Data for analysis:
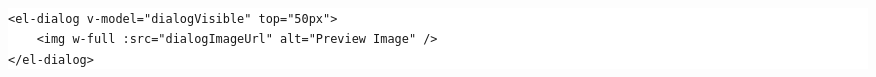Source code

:     <el-dialog v-model="dialogVisible" top="50px">
        <img w-full :src="dialogImageUrl" alt="Preview Image" />
    </el-dialog>

</template>

<script lang="ts" setup>
import OSS from 'ali-oss'
import { v4 } from 'uuid'
import { ref, watch, defineProps, defineEmits, computed, nextTick } from 'vue'
import { ElMessage } from 'element-plus'
import type { UploadInstance, UploadFile, UploadFiles } from 'element-plus'
import Sortable from 'sortablejs'
import client from './upload'

const ACCEPT = {
    image: 'image/*',
    excel: '.xlsx,.xls,.csv',
    audio: 'audio/*'
}

const emit = defineEmits(['change', 'update:modelValue'])

const props = defineProps({
    modelValue: {
        type: [String, Array],
        default: ''
    },
    accept: {
        type: String,
        default: () => 'image'
    },
    limit: {
        type: Number,
        default: () => 1
    },
    multiple: {
        type: Boolean
    },
    label: {
        type: String,
        default: () => '上传文件'
    },
    showList: {
        type: Boolean,
        default: () => false
    },
    type: {
        type: String,
        default: () => 'image'
    },
    originName: {
        type: Boolean,
        default: () => false
    },
    drag: {
        type: Boolean,
        default: () => false
    }
})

Task instructions:
Copy the lines of the material from the line with "</template>" up to and including the line with "const emit = defineEmits(['change', 'update:modelValue'])".

Output for this task:
</template>

<script lang="ts" setup>
import OSS from 'ali-oss'
import { v4 } from 'uuid'
import { ref, watch, defineProps, defineEmits, computed, nextTick } from 'vue'
import { ElMessage } from 'element-plus'
import type { UploadInstance, UploadFile, UploadFiles } from 'element-plus'
import Sortable from 'sortablejs'
import client from './upload'

const ACCEPT = {
    image: 'image/*',
    excel: '.xlsx,.xls,.csv',
    audio: 'audio/*'
}

const emit = defineEmits(['change', 'update:modelValue'])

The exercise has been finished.